Passage for review:

"""

February 27, 2010 |  9:27 am

Hezbollah The Lebanese may be divided on whether the Shiite militant group Hezbollah is a savior or a menace, but according to a new poll they appear to agree on one thing: the group's armed wing is a force to be reckoned with.

According to the poll, which was conducted by the Beirut Center for Research and Information and published in the left-leaning Lebanese daily Al Akhbar, 84% of Lebanese "trust the resistance's capabilities facing any Israeli attack."

The paper published a chart based on the survey, which categorized respondents by sect, revealing surprisingly consistent answers to most questions among Druzes, Sunnis, Christians and Shiites.

Most of the questions were intended to gauge the effect of the "eye for an eye" defense strategy detailed by Hezbollah leader Hassan Nasrallah earlier this month during a speech in which he pledged to retaliate with equal force and even mentioned Israel's Ben Gurion airport by name.

The study appears to show that most respondents believe in Hezbollah's deterrent power and do not think a war with Israel is imminent. Only 26% said they believed Lebanese society would be deeply divided if Israel launched a war.

It is important to note, however, that the questions use the term "resistance" instead of the name of the party, Hezbollah. The "resistance" refers to Hezbollah's standing army and is enshrined in the government policy statement.

Babylon & Beyond spoke with pollster Abdo Saad, the head of the center that conducted the survey, and asked him what these results could mean for Lebanon.

Based on your research, what’s the mood in Lebanon like now?

"""

Task item:
In the article on the Lebanese poll about Hezbollah, what percentage of respondents said they believed Lebanese society would be deeply divided if Israel launched a war?

Supplied data:
"""

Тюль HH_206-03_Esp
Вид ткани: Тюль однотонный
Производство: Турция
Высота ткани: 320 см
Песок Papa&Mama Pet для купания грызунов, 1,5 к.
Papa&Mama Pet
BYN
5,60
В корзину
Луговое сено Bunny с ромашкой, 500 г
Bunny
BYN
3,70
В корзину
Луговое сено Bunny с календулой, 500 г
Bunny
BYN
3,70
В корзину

"""
"""

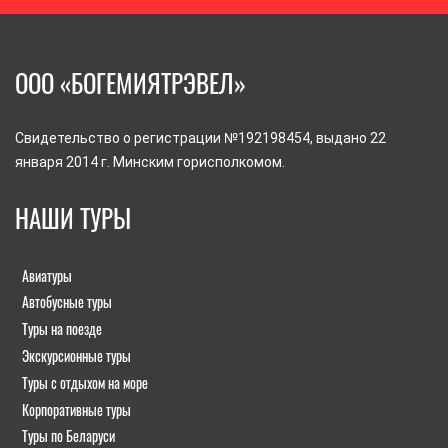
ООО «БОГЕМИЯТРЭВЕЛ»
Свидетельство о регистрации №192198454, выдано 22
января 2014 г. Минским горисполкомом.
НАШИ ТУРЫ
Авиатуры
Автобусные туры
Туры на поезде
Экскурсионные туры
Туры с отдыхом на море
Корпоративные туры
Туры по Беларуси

"""

Answer to the exercise:
26%